→ **TASK INSTRUCTIONS**
Pictures are to be left out, and every entry repeated exactly.

═════ RECORDS FOR PROCESSING

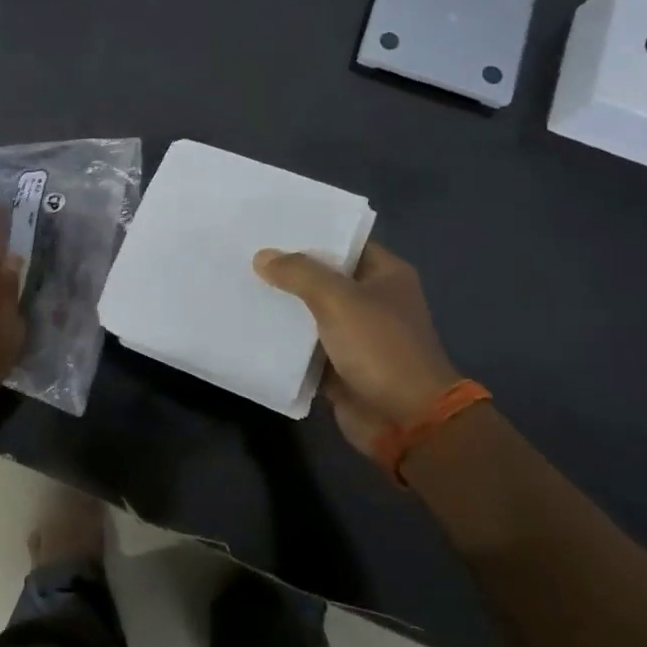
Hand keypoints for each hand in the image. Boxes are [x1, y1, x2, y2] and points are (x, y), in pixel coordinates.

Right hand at [253, 243, 462, 461]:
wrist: (406, 421)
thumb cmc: (381, 347)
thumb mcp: (338, 300)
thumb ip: (299, 274)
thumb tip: (262, 257)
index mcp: (385, 274)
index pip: (343, 242)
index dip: (309, 233)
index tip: (270, 226)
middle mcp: (372, 300)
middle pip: (323, 277)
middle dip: (288, 270)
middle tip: (245, 254)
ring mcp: (356, 334)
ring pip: (311, 312)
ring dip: (283, 306)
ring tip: (239, 284)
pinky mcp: (340, 365)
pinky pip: (306, 346)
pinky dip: (284, 341)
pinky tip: (250, 326)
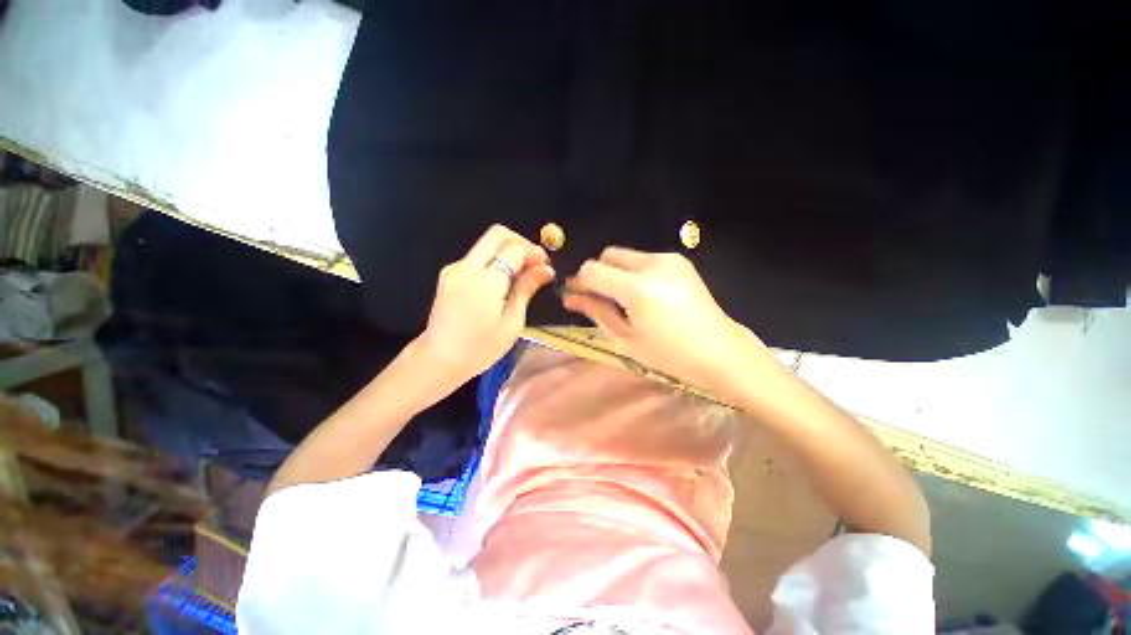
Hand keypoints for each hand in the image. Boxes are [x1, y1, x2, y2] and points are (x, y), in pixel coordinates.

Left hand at [418, 225, 554, 383]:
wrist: (439, 359)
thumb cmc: (480, 349)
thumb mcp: (512, 323)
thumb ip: (526, 289)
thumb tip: (546, 269)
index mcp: (485, 283)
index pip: (514, 249)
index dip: (533, 252)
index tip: (545, 265)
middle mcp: (466, 268)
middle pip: (497, 234)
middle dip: (521, 242)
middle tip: (535, 262)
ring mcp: (455, 268)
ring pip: (486, 243)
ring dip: (508, 250)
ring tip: (523, 273)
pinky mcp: (449, 273)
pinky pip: (478, 256)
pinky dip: (495, 260)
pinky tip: (504, 280)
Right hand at [563, 248, 769, 389]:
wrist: (720, 351)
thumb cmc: (669, 354)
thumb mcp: (626, 338)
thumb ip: (596, 312)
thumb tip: (571, 297)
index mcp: (637, 288)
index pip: (592, 270)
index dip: (579, 282)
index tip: (577, 297)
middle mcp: (653, 264)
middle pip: (608, 254)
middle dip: (598, 274)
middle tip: (602, 299)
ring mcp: (669, 259)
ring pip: (626, 255)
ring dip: (617, 273)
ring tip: (626, 301)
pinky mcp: (679, 261)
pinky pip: (644, 260)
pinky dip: (634, 273)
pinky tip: (645, 295)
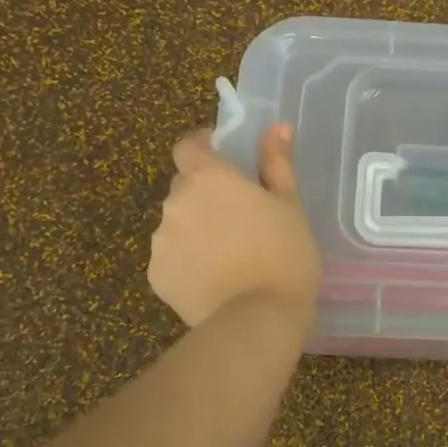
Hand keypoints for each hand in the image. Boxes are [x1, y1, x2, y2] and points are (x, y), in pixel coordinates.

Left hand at [150, 124, 322, 327]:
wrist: (258, 320)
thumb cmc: (284, 255)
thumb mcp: (290, 206)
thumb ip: (277, 163)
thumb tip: (278, 127)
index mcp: (208, 178)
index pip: (188, 145)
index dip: (202, 147)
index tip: (224, 159)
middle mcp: (176, 202)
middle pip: (184, 186)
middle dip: (205, 194)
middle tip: (239, 217)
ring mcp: (161, 241)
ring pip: (177, 224)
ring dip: (196, 230)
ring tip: (229, 256)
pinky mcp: (157, 276)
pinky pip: (172, 259)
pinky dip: (188, 262)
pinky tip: (216, 280)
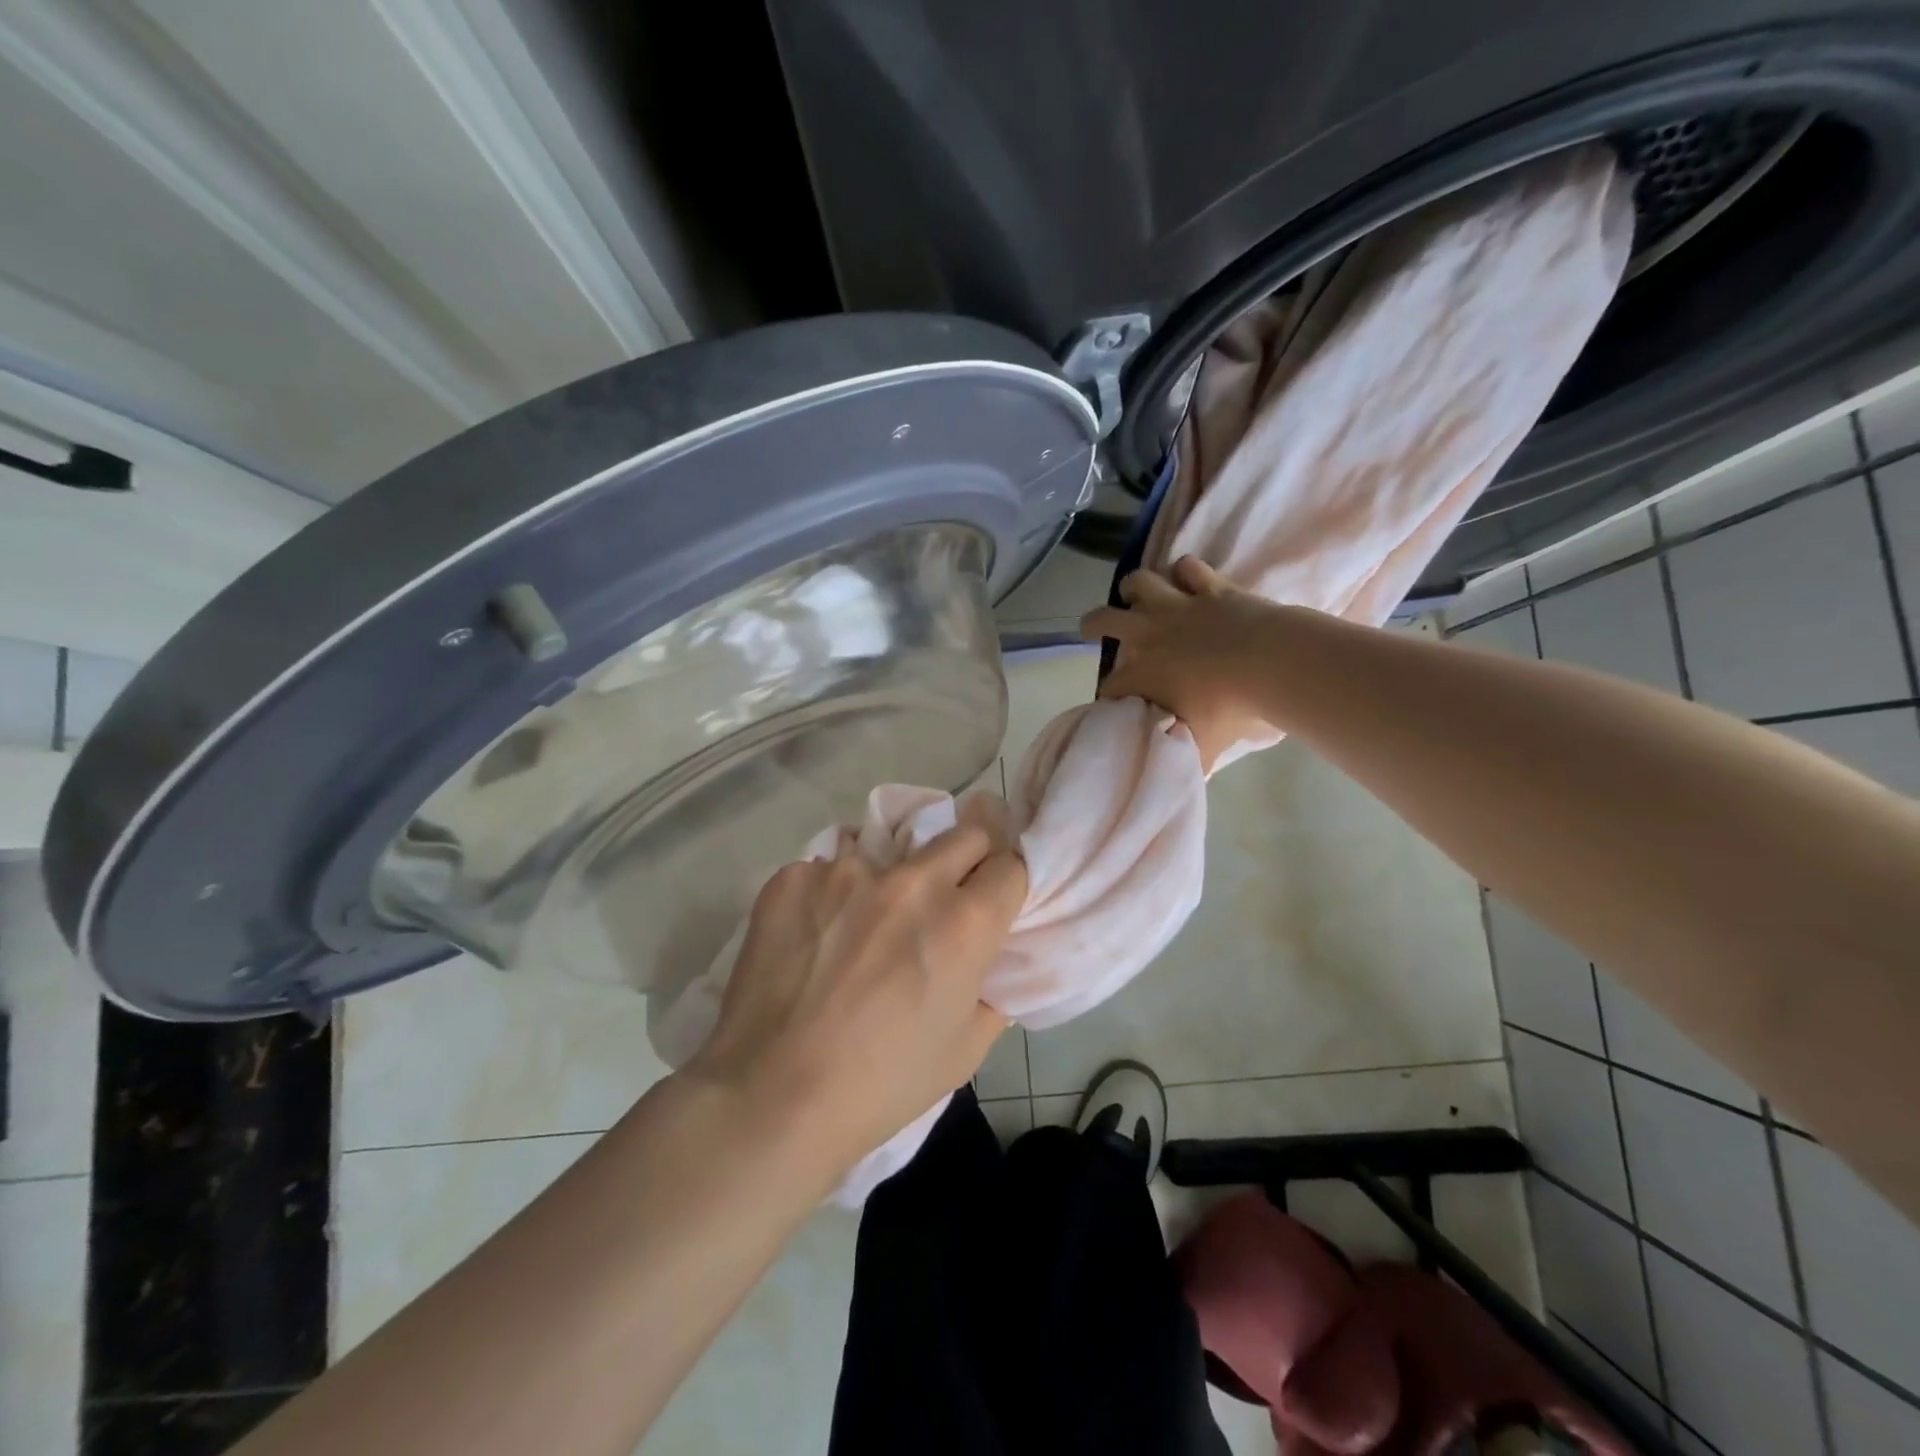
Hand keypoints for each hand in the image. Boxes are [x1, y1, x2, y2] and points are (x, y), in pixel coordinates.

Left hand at [681, 799, 1026, 1179]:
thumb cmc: (882, 1084)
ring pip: (888, 850)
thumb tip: (989, 958)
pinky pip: (827, 869)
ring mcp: (846, 871)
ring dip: (889, 879)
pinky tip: (814, 937)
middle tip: (945, 897)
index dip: (1005, 885)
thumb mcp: (965, 1049)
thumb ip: (993, 990)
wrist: (771, 1097)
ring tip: (862, 926)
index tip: (992, 902)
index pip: (1010, 865)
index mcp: (964, 923)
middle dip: (967, 859)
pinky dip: (832, 895)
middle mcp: (912, 881)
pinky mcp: (794, 877)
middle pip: (962, 834)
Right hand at [1081, 556, 1288, 768]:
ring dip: (1132, 589)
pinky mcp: (1211, 588)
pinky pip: (1188, 568)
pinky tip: (1184, 578)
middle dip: (1092, 626)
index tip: (1113, 705)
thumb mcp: (1203, 747)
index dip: (1108, 697)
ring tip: (1132, 595)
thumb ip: (1183, 759)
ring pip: (1140, 583)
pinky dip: (1182, 572)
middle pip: (1104, 621)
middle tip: (1090, 630)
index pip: (1110, 687)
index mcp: (1143, 675)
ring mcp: (1180, 607)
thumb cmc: (1233, 710)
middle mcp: (1151, 636)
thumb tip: (1175, 775)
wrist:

══════════

→ **REPLY**
Hand keypoints for each hand in the image. Boxes are [x1, y1, x2, y2] and points are (x, y), in pixel coordinates.

Right hand at [253, 243, 462, 461]:
wrist: (406, 421)
thumb cmc: (381, 347)
thumb mcp: (338, 300)
thumb ip: (299, 274)
thumb tip: (262, 257)
index mcp: (385, 274)
index pip: (343, 242)
index dip: (309, 233)
index tip: (270, 226)
middle mcp: (372, 300)
middle pip: (323, 277)
middle dip: (288, 270)
middle tip: (245, 254)
ring mcp: (356, 334)
ring pip: (311, 312)
ring dip: (283, 306)
ring tip: (239, 284)
pinky mcp: (340, 365)
pinky pip: (306, 346)
pinky dip: (284, 341)
pinky tip: (250, 326)
Hand keypoints for each hand in the image. Boxes are [x1, y1, x2, y2] and points are (x, y), in pixel coordinates.

Left hand at [418, 225, 554, 383]:
wrist: (439, 359)
thumb cmc: (480, 349)
thumb mcp: (512, 323)
thumb ip: (526, 289)
thumb tip: (546, 269)
index mcp: (485, 283)
index pip: (514, 249)
index dip: (533, 252)
index tip: (545, 265)
middle mcp: (466, 268)
middle pip: (497, 234)
middle dip: (521, 242)
middle tip: (535, 262)
ring mcp: (455, 268)
ring pip: (486, 243)
ring dip: (508, 250)
ring tip: (523, 273)
pinky mcp: (449, 273)
pinky pip: (478, 256)
pinky dip: (495, 260)
pinky tip: (504, 280)
Right hand at [563, 248, 769, 389]:
wrist: (720, 351)
thumb cmc: (669, 354)
thumb mcp: (626, 338)
thumb ip: (596, 312)
thumb tip: (571, 297)
index mcp: (637, 288)
index pip: (592, 270)
index dip: (579, 282)
index tip: (577, 297)
middle mcp: (653, 264)
middle pip: (608, 254)
middle dip: (598, 274)
middle tip: (602, 299)
ring mcp: (669, 259)
ring pip: (626, 255)
ring dip: (617, 273)
ring tip: (626, 301)
pinky mcp: (679, 261)
pinky pip: (644, 260)
pinky dip: (634, 273)
pinky tip: (645, 295)
Hand keypoints for each hand in the image. Boxes are [x1, y1, x2, y2] and points are (x, y), in pixel coordinates.

Left hand at [150, 124, 322, 327]:
wrist: (258, 320)
thumb cmc: (284, 255)
thumb mcp: (290, 206)
thumb ip: (277, 163)
thumb tip: (278, 127)
index mcp: (208, 178)
index pip: (188, 145)
index dip: (202, 147)
index tip: (224, 159)
middle mcp: (176, 202)
middle pip: (184, 186)
middle dip: (205, 194)
middle tip: (239, 217)
ring mcp: (161, 241)
ring pip: (177, 224)
ring dip: (196, 230)
ring tip: (229, 256)
pinky mcp: (157, 276)
pinky pip: (172, 259)
pinky dip: (188, 262)
pinky tip: (216, 280)
Hand keypoints for each hand in the image. Boxes are [x1, y1, x2, y2] and points are (x, y), in pixel coordinates.

Left hand at [681, 799, 1026, 1179]:
thumb cmc: (882, 1084)
ring pip: (888, 850)
thumb tip: (989, 958)
pinky pip: (827, 869)
ring mcp: (846, 871)
ring dip: (889, 879)
pinky tip: (814, 937)
middle tip: (945, 897)
index dip: (1005, 885)
thumb mcp: (965, 1049)
thumb ip: (993, 990)
wrist: (771, 1097)
ring tip: (862, 926)
index tip: (992, 902)
index pip: (1010, 865)
index mcp: (964, 923)
middle dip: (967, 859)
pinky dip: (832, 895)
middle mcp: (912, 881)
pinky mcp: (794, 877)
middle pip: (962, 834)
Right hand at [1081, 556, 1288, 768]:
ring dip: (1132, 589)
pinky mcp: (1211, 588)
pinky pip: (1188, 568)
pinky tip: (1184, 578)
middle dip: (1092, 626)
index tip: (1113, 705)
thumb mcp: (1203, 747)
index dip: (1108, 697)
ring tip: (1132, 595)
thumb ip: (1183, 759)
ring pip: (1140, 583)
pinky dip: (1182, 572)
middle pip: (1104, 621)
middle tip: (1090, 630)
index pip: (1110, 687)
index mcp: (1143, 675)
ring mcp: (1180, 607)
thumb cmc: (1233, 710)
middle mcp: (1151, 636)
thumb tip: (1175, 775)
wrist:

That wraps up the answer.